• **DIRECTIONS**: The line with "38: (266, 122)" marks where to begin; print it and all lines after it in the material below exactly, skipping pictures.

= Beginning of Section =

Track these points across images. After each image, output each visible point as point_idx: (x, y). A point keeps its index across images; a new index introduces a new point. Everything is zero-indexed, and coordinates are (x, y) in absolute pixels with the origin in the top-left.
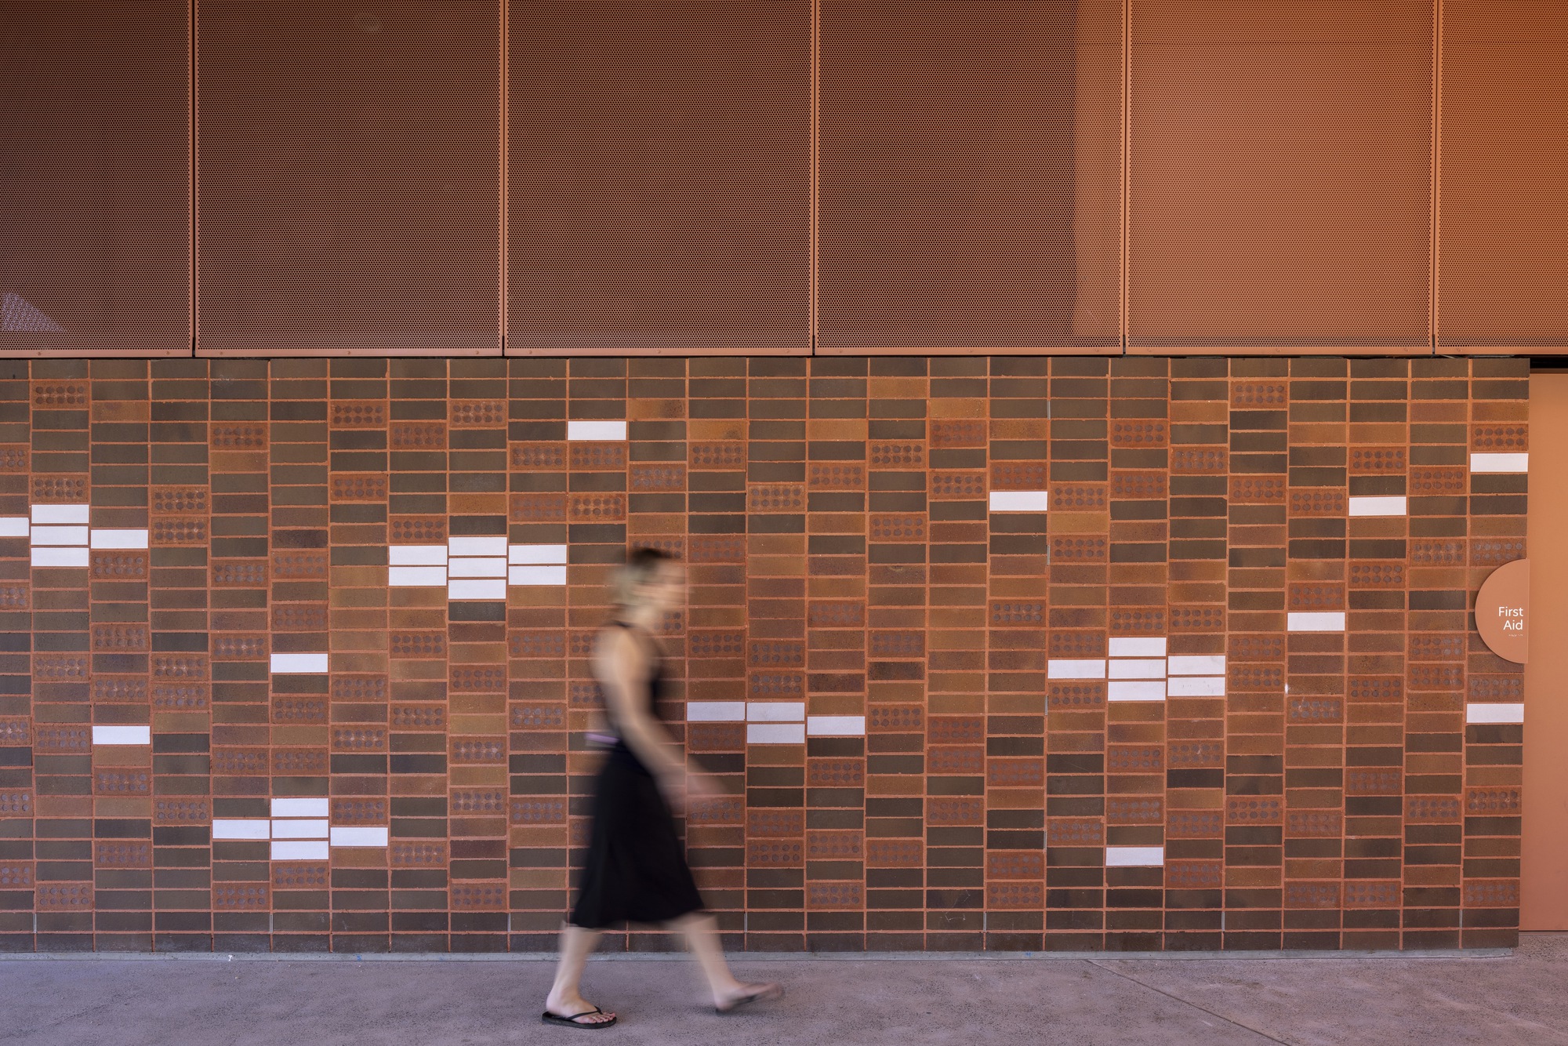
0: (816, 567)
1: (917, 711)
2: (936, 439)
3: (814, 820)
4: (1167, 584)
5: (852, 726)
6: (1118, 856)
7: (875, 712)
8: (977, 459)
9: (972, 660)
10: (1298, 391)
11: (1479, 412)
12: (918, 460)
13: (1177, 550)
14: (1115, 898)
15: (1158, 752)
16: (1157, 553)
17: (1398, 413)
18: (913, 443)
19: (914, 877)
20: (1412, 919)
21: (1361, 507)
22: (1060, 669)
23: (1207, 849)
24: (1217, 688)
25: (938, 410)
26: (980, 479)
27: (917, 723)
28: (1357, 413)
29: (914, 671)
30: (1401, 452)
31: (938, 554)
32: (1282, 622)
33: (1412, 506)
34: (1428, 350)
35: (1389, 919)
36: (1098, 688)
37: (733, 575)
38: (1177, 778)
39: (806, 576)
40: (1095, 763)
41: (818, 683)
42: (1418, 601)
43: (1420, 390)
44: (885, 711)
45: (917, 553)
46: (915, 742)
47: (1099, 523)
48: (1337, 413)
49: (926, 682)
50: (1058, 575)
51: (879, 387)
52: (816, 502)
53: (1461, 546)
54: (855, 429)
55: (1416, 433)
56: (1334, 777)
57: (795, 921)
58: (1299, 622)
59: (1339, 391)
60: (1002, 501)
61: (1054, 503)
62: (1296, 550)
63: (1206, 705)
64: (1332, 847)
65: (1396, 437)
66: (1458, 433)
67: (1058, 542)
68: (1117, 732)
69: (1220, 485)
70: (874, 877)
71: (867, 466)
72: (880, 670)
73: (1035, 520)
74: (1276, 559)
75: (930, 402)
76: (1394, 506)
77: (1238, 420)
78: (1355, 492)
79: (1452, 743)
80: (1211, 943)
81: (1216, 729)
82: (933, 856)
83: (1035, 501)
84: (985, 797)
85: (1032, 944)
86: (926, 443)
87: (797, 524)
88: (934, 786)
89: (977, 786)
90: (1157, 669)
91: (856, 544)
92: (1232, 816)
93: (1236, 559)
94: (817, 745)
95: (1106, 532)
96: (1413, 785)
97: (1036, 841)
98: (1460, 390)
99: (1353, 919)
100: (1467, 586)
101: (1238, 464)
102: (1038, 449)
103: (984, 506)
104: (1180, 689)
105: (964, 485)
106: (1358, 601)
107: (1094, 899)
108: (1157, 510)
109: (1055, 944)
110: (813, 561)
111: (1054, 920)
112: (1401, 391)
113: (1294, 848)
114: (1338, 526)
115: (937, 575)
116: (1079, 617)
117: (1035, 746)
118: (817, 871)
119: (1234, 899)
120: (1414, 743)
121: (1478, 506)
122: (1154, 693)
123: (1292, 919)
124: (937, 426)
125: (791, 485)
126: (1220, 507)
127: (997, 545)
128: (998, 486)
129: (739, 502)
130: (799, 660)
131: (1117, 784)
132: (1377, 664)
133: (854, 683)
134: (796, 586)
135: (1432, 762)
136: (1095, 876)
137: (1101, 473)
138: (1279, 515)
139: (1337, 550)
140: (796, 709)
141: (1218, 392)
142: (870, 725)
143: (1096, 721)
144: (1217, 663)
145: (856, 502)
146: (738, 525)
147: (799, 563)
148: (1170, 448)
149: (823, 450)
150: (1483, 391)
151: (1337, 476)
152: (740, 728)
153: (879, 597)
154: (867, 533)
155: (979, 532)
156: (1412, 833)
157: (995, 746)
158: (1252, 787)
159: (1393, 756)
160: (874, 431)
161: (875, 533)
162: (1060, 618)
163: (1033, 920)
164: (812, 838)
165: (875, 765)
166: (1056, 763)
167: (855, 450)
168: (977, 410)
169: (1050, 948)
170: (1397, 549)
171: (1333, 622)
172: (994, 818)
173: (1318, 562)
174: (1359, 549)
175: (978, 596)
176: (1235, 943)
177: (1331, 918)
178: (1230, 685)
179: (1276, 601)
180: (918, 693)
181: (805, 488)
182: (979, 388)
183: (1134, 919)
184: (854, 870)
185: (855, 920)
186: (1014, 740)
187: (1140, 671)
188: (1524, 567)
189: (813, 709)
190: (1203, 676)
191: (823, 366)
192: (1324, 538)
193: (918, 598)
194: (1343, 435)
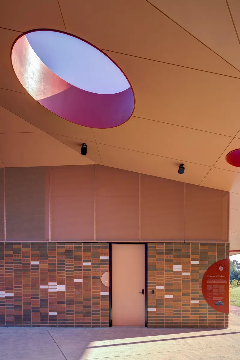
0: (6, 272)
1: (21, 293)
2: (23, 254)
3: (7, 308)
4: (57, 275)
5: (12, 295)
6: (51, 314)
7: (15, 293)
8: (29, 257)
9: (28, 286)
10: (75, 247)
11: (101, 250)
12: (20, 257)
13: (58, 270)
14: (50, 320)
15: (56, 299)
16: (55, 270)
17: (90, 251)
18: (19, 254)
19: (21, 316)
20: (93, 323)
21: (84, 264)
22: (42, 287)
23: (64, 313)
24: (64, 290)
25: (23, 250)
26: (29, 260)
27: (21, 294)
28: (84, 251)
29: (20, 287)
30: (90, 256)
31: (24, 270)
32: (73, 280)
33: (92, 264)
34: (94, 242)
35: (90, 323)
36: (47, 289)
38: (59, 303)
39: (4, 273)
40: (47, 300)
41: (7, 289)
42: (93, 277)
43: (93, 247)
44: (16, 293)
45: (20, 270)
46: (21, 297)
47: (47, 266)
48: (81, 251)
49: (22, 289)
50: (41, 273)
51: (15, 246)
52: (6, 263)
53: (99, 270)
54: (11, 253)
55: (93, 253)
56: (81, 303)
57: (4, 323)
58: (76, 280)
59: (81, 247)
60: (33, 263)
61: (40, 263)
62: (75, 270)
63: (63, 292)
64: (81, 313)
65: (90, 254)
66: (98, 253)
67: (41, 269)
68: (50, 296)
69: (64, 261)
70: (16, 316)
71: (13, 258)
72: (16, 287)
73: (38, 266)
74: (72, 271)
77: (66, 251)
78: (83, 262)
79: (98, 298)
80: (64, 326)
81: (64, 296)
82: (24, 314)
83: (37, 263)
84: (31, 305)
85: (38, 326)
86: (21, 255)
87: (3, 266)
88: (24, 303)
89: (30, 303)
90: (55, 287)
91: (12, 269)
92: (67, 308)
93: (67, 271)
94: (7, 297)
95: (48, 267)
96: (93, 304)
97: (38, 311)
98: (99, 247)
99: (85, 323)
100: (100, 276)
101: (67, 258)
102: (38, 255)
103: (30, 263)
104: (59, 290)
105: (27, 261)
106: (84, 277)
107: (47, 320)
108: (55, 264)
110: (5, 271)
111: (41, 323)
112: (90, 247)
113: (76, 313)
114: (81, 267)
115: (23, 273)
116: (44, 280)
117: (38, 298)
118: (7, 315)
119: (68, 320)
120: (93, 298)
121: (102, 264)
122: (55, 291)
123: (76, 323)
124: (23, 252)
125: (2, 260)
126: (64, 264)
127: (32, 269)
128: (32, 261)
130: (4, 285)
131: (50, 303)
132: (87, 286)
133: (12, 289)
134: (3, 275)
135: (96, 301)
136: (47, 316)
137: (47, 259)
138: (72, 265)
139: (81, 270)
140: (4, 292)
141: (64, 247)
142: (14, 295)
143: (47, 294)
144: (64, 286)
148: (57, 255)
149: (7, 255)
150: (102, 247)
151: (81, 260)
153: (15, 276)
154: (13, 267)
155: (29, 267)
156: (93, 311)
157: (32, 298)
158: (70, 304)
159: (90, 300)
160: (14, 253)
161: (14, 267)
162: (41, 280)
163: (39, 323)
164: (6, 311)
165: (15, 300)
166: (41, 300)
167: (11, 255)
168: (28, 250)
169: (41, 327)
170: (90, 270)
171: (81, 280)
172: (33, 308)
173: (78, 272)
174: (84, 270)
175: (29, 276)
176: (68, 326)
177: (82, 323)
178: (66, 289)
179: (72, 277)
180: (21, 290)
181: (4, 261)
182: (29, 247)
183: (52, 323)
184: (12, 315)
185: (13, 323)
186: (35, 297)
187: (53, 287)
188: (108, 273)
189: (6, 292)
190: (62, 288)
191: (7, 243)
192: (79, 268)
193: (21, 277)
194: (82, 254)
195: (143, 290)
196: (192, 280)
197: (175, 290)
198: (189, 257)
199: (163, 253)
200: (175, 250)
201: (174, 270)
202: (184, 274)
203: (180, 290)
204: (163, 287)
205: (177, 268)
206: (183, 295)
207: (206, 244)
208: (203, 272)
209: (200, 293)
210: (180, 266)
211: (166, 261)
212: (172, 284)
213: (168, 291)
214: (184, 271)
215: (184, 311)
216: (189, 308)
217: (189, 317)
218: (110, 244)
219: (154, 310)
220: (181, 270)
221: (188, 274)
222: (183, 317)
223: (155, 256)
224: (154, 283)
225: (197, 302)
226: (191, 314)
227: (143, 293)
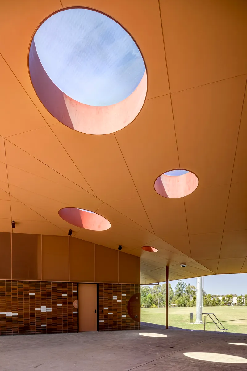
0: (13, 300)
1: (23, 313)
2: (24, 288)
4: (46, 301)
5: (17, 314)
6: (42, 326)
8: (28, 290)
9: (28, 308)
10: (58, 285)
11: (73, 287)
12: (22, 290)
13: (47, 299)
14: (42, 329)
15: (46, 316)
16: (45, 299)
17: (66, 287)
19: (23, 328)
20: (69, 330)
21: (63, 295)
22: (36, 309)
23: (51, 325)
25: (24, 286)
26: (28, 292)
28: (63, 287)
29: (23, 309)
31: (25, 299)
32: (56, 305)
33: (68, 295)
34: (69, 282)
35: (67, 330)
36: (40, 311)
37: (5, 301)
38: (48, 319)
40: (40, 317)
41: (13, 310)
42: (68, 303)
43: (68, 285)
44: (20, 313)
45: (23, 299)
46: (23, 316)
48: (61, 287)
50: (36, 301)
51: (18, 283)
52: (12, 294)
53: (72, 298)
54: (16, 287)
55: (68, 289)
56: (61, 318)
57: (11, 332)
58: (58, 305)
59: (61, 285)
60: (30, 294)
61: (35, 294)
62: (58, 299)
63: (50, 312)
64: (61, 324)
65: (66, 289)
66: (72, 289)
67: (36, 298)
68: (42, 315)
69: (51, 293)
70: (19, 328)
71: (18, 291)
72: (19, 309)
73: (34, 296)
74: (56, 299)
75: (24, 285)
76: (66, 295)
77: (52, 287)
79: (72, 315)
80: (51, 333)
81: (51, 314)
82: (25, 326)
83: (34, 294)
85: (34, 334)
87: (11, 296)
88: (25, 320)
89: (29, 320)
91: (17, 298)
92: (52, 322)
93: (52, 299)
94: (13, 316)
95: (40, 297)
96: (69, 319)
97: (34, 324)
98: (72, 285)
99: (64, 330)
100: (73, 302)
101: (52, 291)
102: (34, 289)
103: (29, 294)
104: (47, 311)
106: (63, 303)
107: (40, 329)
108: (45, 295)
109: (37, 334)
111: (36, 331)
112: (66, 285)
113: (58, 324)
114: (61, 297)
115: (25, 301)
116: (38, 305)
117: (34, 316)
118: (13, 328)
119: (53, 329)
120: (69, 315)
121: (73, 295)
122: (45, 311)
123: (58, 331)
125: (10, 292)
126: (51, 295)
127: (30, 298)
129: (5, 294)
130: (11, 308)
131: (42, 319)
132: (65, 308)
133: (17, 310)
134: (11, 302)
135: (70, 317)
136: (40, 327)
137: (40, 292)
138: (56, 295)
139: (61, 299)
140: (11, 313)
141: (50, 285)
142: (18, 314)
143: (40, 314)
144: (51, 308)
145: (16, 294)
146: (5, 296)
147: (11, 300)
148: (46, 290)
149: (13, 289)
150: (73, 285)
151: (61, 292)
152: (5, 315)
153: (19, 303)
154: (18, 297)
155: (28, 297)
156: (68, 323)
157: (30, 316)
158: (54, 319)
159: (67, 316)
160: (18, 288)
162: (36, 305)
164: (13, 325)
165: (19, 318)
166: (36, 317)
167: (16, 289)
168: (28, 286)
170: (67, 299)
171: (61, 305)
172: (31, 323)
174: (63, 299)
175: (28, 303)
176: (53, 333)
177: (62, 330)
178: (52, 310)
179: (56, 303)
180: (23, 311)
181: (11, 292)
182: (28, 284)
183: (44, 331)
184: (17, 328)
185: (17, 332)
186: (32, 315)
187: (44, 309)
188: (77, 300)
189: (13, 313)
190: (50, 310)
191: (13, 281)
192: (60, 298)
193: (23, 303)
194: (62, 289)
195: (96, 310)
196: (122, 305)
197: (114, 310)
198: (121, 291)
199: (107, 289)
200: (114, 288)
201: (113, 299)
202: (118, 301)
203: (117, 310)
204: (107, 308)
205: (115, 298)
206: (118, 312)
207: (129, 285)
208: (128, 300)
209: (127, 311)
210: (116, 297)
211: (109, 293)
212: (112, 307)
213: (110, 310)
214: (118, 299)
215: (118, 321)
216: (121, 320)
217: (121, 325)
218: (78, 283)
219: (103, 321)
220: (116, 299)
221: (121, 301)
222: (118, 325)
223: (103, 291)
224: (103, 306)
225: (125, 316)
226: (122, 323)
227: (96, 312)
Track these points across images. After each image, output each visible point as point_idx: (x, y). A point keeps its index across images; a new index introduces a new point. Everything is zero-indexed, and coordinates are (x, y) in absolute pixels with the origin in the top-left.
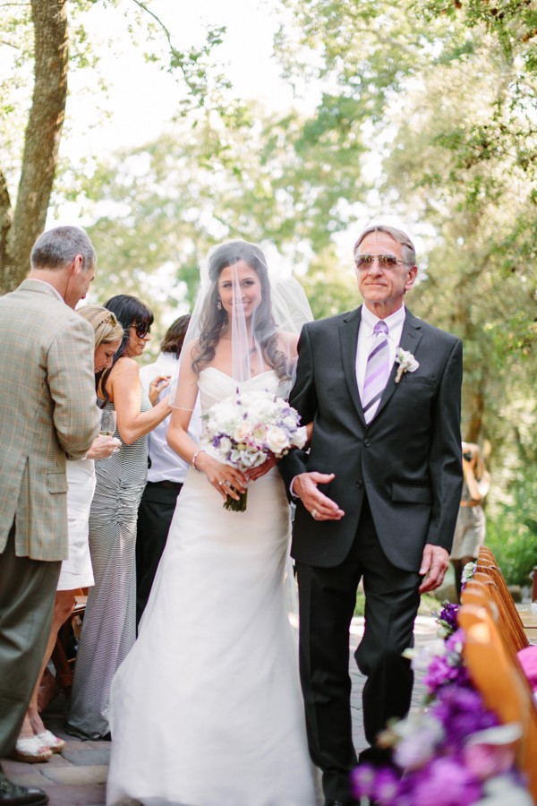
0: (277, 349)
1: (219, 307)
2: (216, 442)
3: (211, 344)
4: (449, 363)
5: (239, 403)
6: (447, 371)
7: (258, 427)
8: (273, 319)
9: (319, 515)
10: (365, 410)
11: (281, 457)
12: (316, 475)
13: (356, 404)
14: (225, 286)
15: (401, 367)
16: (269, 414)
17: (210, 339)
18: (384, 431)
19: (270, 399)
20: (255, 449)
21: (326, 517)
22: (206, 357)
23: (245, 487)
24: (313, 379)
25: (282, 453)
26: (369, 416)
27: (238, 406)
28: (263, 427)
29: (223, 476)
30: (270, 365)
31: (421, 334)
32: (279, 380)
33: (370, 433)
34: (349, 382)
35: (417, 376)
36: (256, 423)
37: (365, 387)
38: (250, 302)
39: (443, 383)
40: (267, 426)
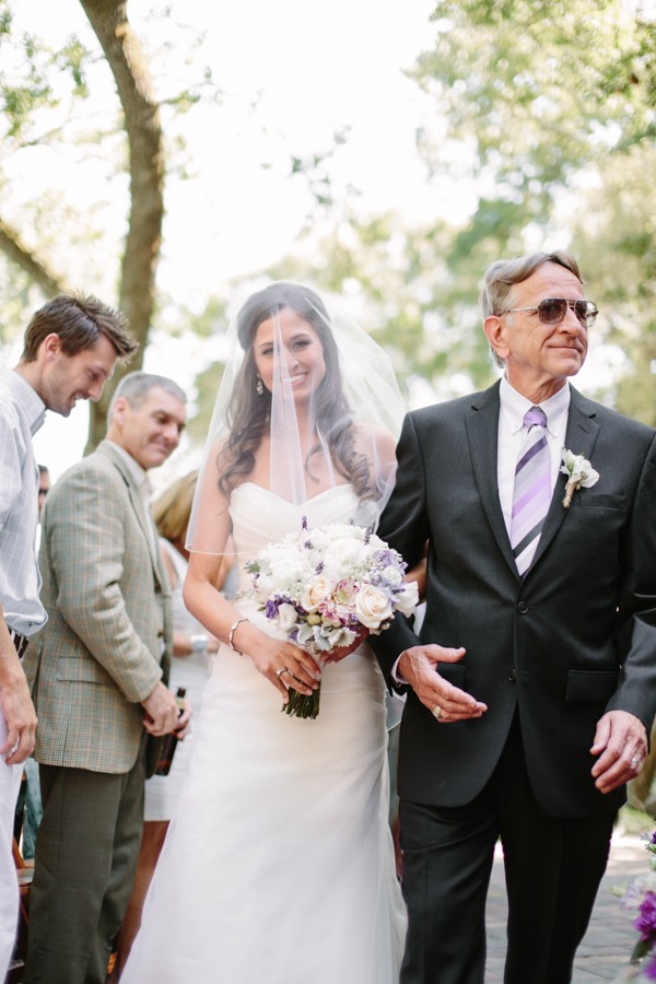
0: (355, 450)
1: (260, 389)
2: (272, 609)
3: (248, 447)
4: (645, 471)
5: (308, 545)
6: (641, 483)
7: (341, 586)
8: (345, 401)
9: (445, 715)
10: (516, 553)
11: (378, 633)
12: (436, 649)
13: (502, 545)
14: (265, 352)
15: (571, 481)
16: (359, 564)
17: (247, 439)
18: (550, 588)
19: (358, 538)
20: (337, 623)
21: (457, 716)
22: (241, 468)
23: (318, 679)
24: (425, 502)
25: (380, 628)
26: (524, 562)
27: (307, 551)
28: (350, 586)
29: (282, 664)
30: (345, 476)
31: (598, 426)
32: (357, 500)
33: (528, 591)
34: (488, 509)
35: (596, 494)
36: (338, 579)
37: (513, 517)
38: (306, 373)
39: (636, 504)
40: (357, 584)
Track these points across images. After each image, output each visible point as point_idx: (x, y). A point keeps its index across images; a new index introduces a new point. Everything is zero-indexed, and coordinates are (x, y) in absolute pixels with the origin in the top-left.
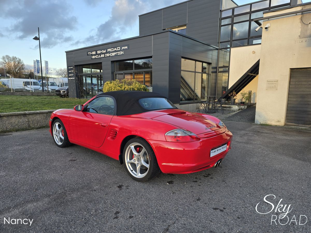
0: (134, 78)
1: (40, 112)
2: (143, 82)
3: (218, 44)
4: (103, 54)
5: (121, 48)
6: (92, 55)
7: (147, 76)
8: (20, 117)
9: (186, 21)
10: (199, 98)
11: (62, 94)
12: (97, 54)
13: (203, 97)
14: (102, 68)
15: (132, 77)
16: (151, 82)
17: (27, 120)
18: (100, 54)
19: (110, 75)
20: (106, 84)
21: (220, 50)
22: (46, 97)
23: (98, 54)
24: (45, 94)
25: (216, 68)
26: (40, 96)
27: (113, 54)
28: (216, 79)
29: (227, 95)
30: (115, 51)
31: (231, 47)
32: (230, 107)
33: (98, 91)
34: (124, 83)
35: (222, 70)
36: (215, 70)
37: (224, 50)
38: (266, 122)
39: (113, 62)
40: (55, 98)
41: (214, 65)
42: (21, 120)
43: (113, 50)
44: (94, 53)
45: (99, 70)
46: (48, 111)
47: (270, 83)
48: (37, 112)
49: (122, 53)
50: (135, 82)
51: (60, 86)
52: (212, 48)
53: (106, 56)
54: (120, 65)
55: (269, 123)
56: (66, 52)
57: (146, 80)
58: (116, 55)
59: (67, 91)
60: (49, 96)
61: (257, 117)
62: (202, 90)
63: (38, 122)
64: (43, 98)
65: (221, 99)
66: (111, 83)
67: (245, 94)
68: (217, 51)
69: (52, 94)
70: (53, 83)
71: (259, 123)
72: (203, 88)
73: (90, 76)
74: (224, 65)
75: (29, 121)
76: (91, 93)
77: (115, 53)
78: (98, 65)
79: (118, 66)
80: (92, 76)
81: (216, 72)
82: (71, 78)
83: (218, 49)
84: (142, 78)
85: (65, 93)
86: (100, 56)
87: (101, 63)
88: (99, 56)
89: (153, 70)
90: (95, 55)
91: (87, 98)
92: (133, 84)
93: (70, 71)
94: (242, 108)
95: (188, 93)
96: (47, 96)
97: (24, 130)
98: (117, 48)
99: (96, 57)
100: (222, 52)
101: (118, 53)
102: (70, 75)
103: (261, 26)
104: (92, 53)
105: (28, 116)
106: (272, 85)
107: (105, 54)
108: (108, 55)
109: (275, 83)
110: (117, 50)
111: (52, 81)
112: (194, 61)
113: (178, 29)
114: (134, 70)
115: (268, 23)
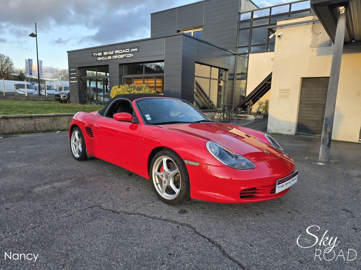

= End of Section =

• **RESPONSE**:
38: (266, 122)
39: (113, 62)
40: (55, 98)
41: (214, 65)
42: (21, 120)
43: (113, 50)
44: (94, 53)
45: (99, 70)
46: (48, 111)
47: (270, 83)
48: (37, 112)
49: (122, 53)
50: (135, 82)
51: (60, 86)
52: (212, 48)
53: (106, 56)
54: (120, 65)
55: (269, 123)
56: (66, 52)
57: (146, 80)
58: (116, 55)
59: (67, 91)
60: (49, 96)
61: (257, 117)
62: (202, 90)
63: (38, 122)
64: (43, 98)
65: (221, 99)
66: (111, 83)
67: (245, 94)
68: (217, 51)
69: (52, 94)
70: (53, 83)
71: (259, 123)
72: (203, 88)
73: (90, 76)
74: (224, 65)
75: (29, 121)
76: (91, 93)
77: (115, 53)
78: (98, 65)
79: (118, 66)
80: (92, 76)
81: (216, 72)
82: (71, 78)
83: (218, 49)
84: (142, 78)
85: (65, 93)
86: (100, 56)
87: (101, 63)
88: (99, 56)
89: (153, 70)
90: (95, 55)
91: (87, 98)
92: (133, 84)
93: (70, 71)
94: (242, 108)
95: (188, 93)
96: (47, 96)
97: (24, 130)
98: (117, 48)
99: (96, 57)
100: (222, 52)
101: (118, 53)
102: (70, 75)
103: (261, 26)
104: (92, 53)
105: (28, 116)
106: (272, 85)
107: (105, 54)
108: (108, 55)
109: (275, 83)
110: (117, 50)
111: (52, 81)
112: (194, 61)
113: (178, 29)
114: (134, 70)
115: (268, 23)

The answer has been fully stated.